Не обращая на них никакого внимания, Бондарев посадил вертолет напротив дома. Из приоткрывшейся входной двери высунулась двустволка. Другое ружье уставилось на вертолет с балкона. Он поспешил выбраться из кабины и, приветливо помахав руками, крикнул:
— Это я, Константин! Где Мизуки?
Хозяйка дома и ее секретарша бросились к Бондареву из распахнувшейся двери. Кйоко бежала сломя голову, как девчонка, которую поманили подарком. Бег Мизуки был грациозен, но Бондарев смотрел на ее лицо и видел, что оно преисполнено счастья. Он почувствовал, как тревога и нерешительность покидают его. Только что он считал себя камикадзе, пилотом-смертником, которому не суждено вернуться обратно. Теперь же понимал, что не мог не встретиться с Мизуки вновь.
— О, Константин, — воскликнула она. — Мы думали, что ты погиб!
— Думали, что погиб, — эхом откликнулась Кйоко, глядя на Бондарева глазами преданного щенка.
— Мне позвонил Шушуми… то есть Макимото, — стала пояснять Мизуки. — Это было утром.
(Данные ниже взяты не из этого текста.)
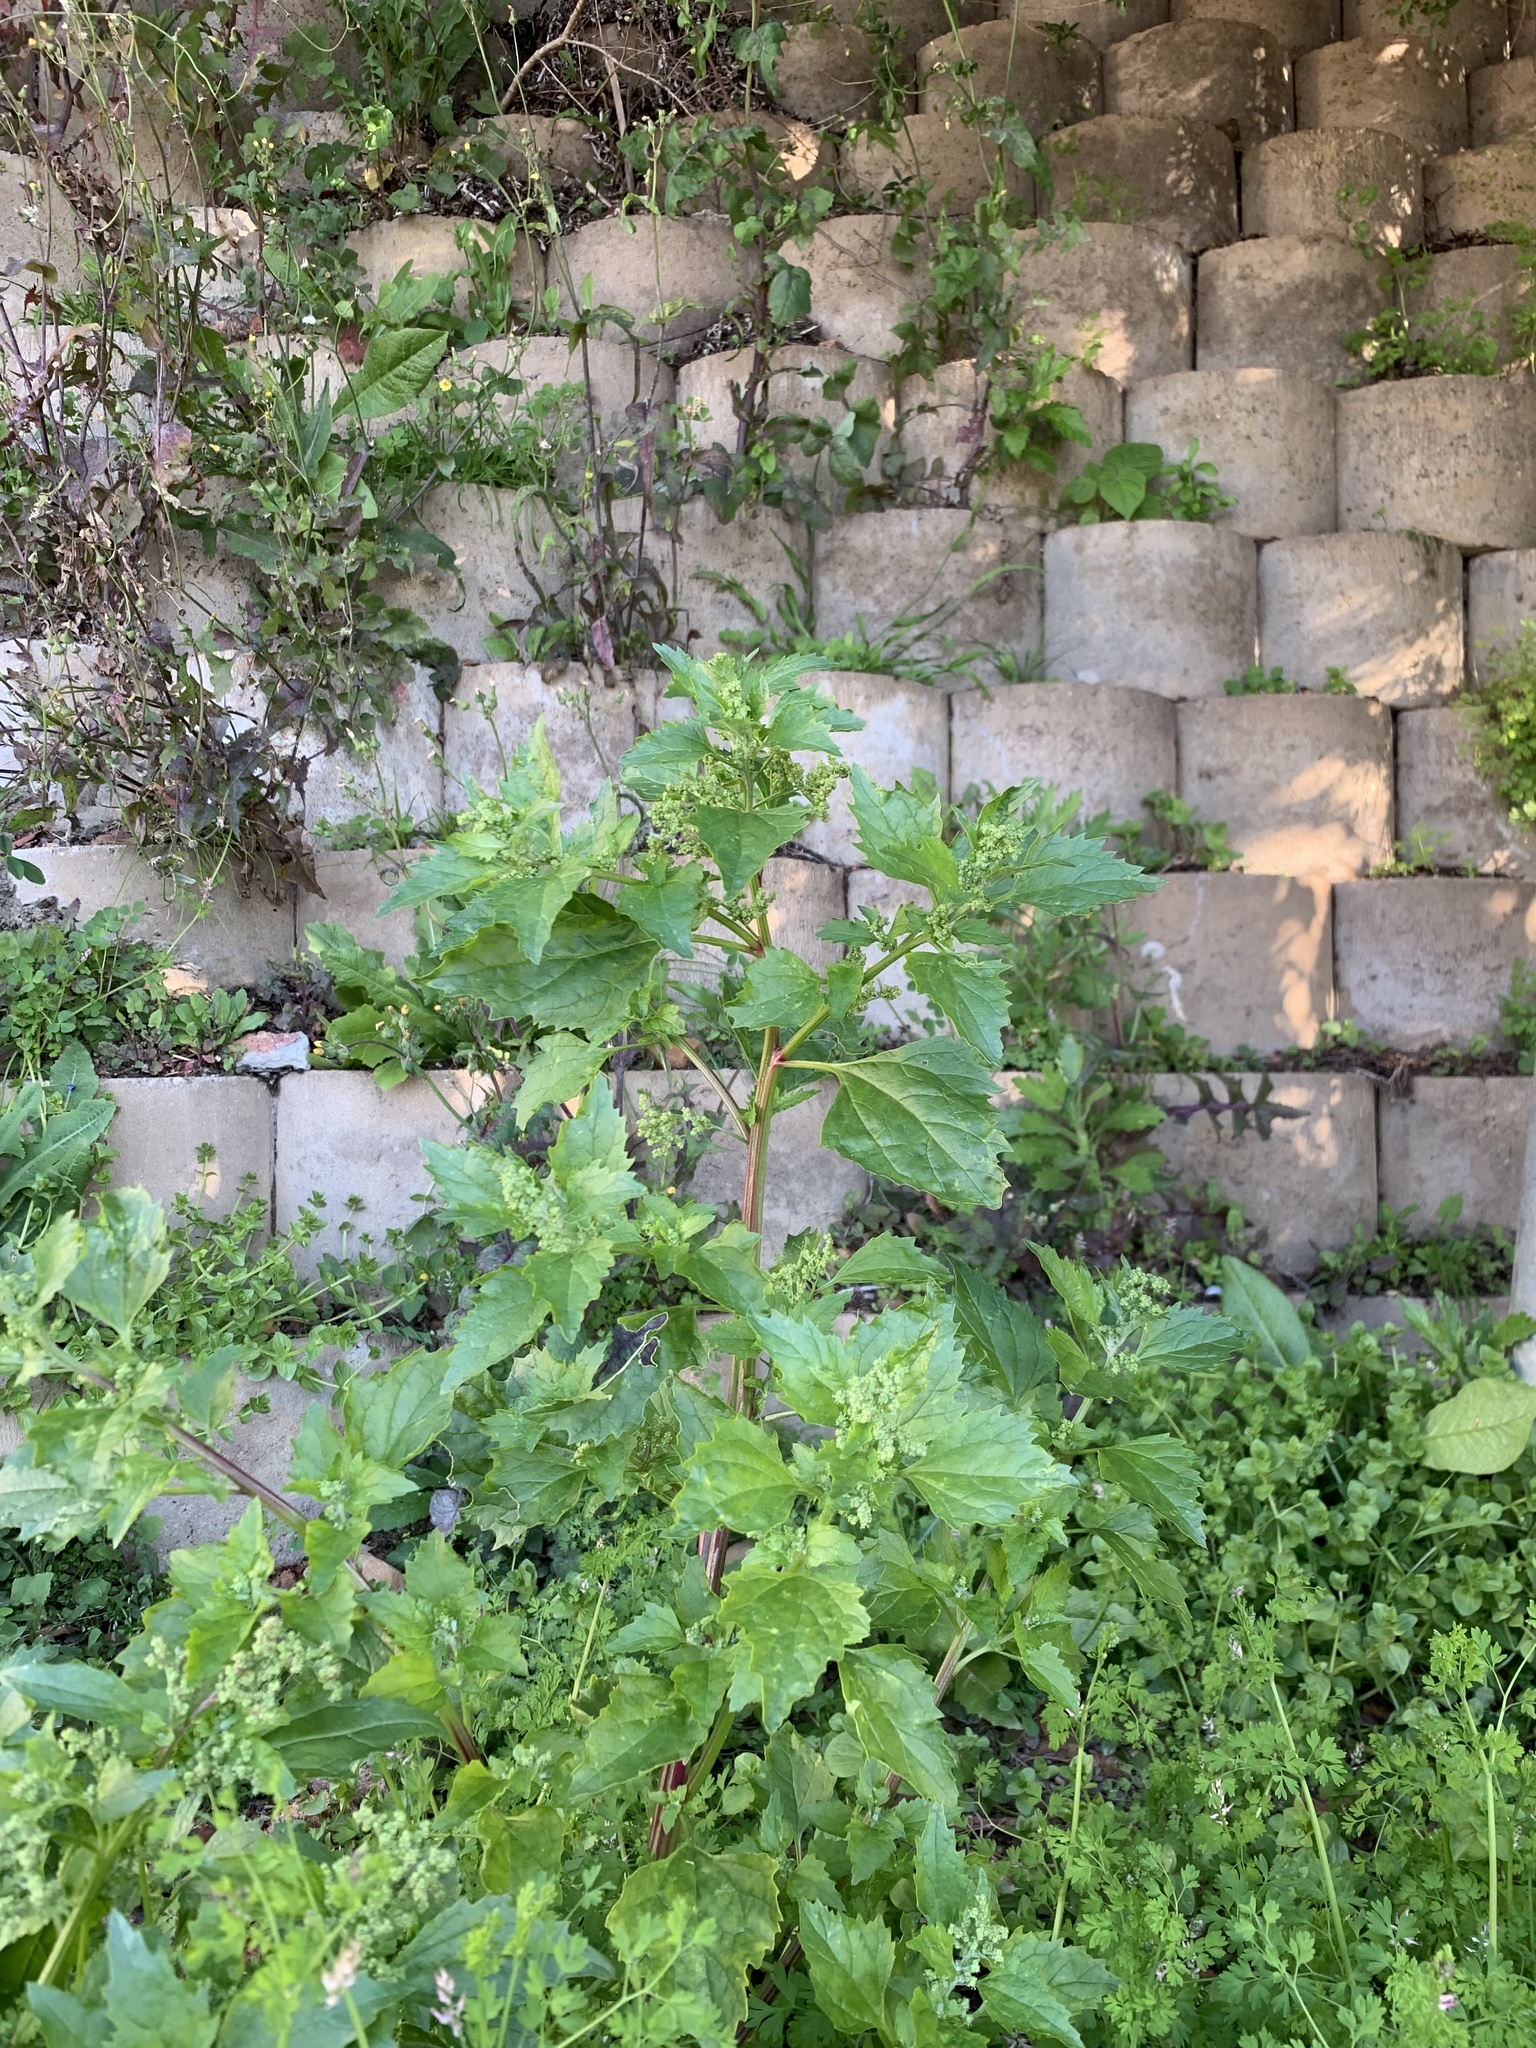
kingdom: Plantae
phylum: Tracheophyta
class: Magnoliopsida
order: Caryophyllales
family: Amaranthaceae
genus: Chenopodiastrum
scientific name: Chenopodiastrum murale
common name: Sowbane
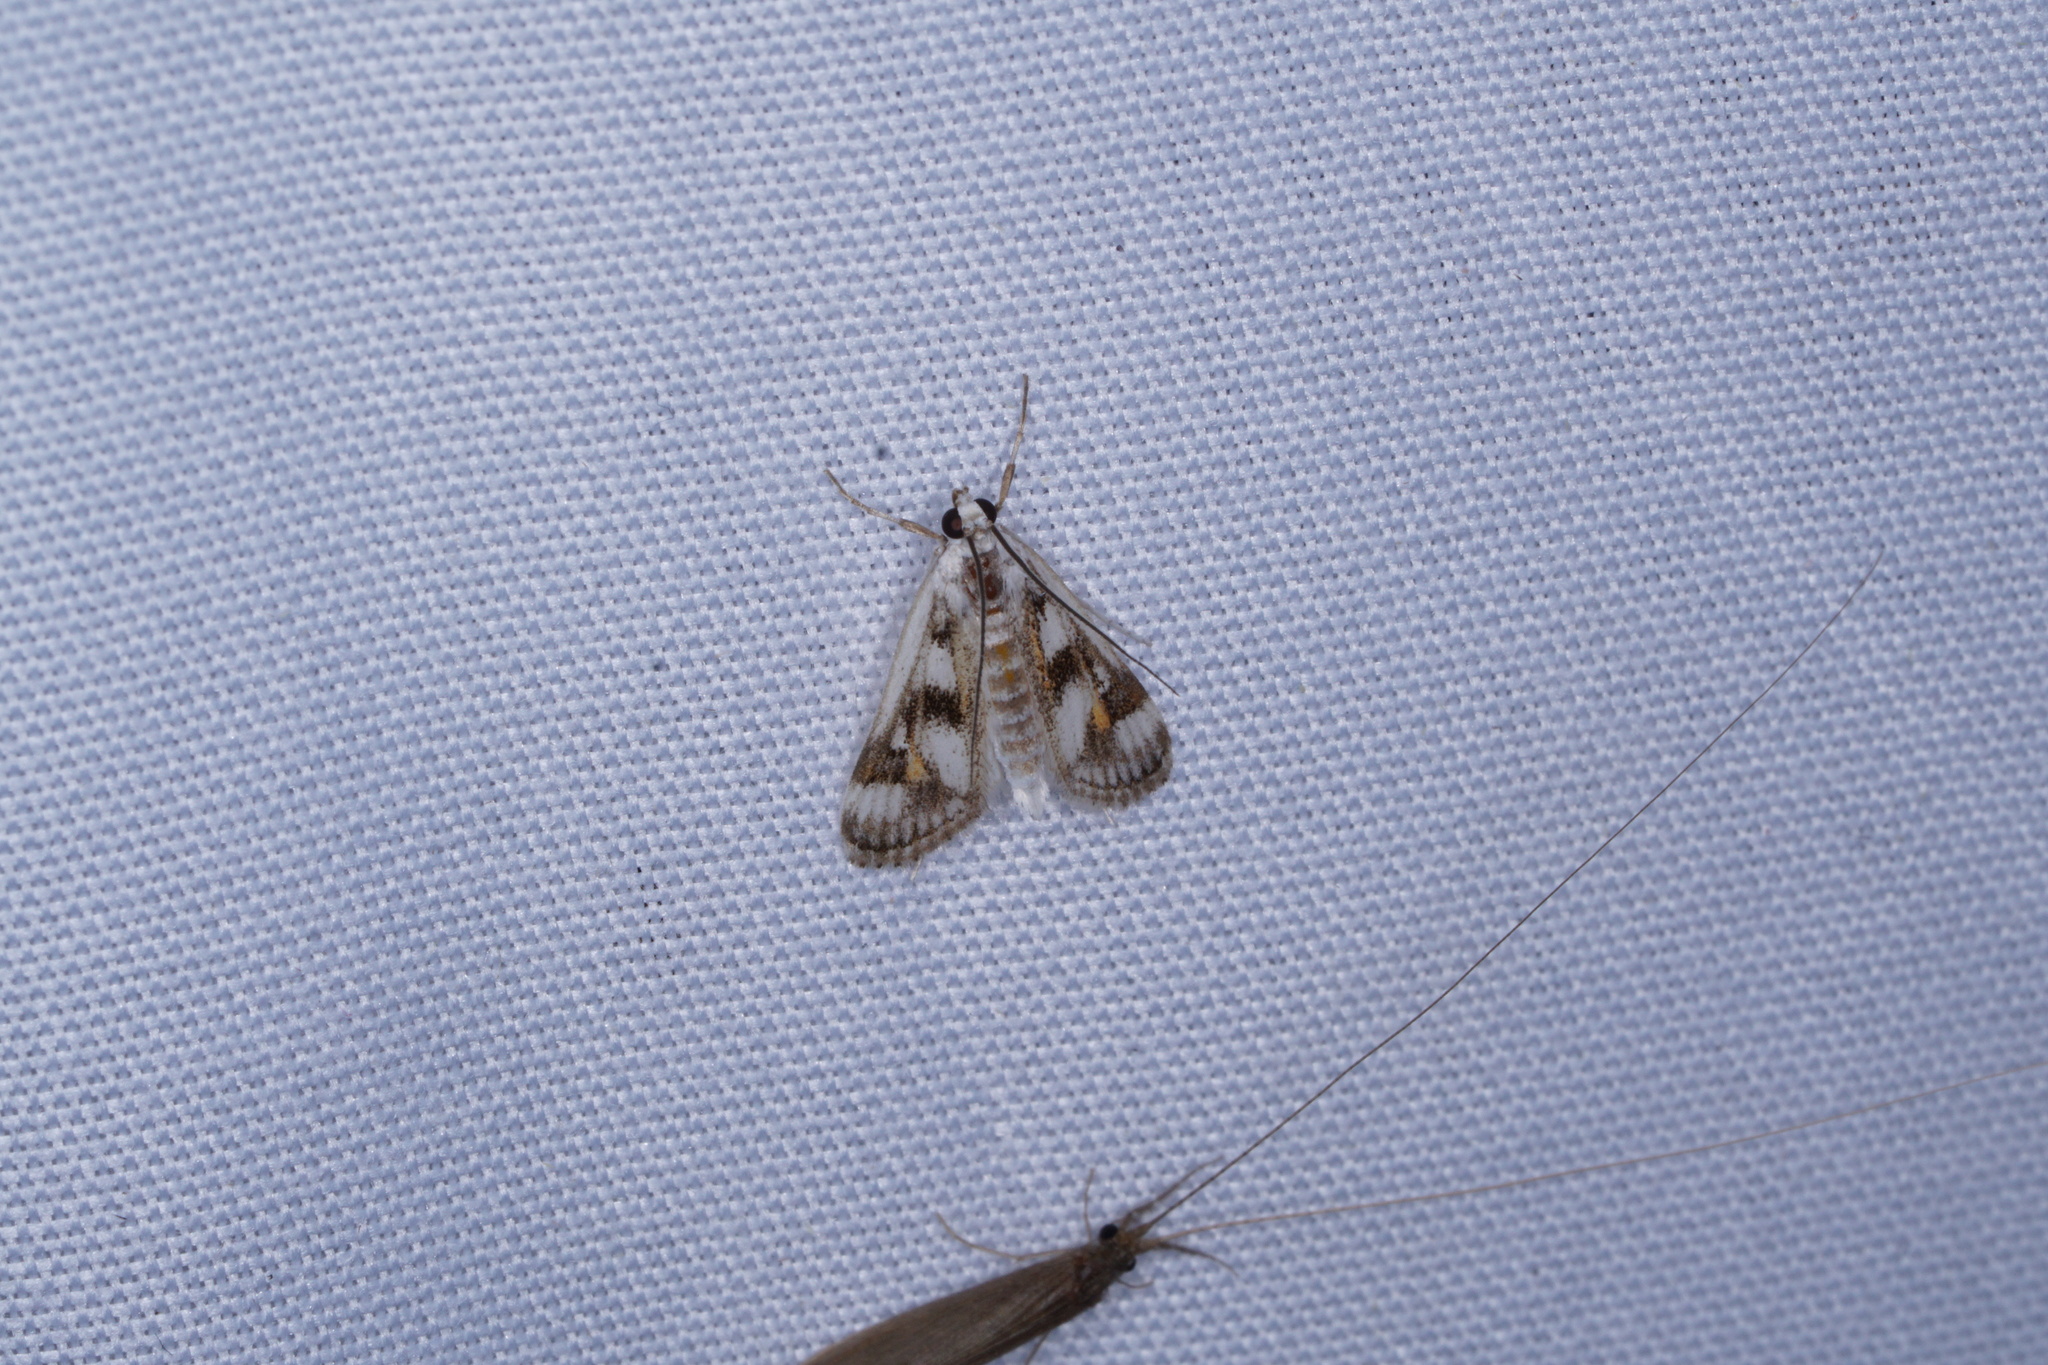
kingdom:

Он сказал…
Эстафету перехватила Кйоко:
— Он сказал, что Хозяева северных территорий заманили тебя в какое-то пустынное место и там убили.
— Я хотела ехать тебя искать, — сказала Мизуки, — но не знала, куда.
— Макимото ошибся, — отчеканил Бондарев. — Не Хозяева меня заманили, а я их. И погиб тоже не я.
— А кто? — быстро спросила Мизуки.
— Кто? — воскликнула Кйоко.
Бондарев бросил настороженный взгляд по сторонам. Ему вдруг пришло в голову, что террористы, стерегущие дом, вполне могут позвонить Харакумо и попросить санкцию на расстрел собравшихся на лужайке.
— Давайте войдем внутрь, — предложил он. — Там нам будет удобнее разговаривать.
Вскоре Бондарев, обе женщины и их немногочисленные суровые родственники собрались за длинным столом в гостиной. Наверняка слуги приникли к дверям, подслушивая рассказ о предательстве Макимото и его бесславной смерти.
Завершив повествование, Бондарев обвел взглядом присутствующих, проверяя их реакцию. К его изумлению, отец Мизуки бесшумно поаплодировал ему, встал, поклонился и покинул помещение.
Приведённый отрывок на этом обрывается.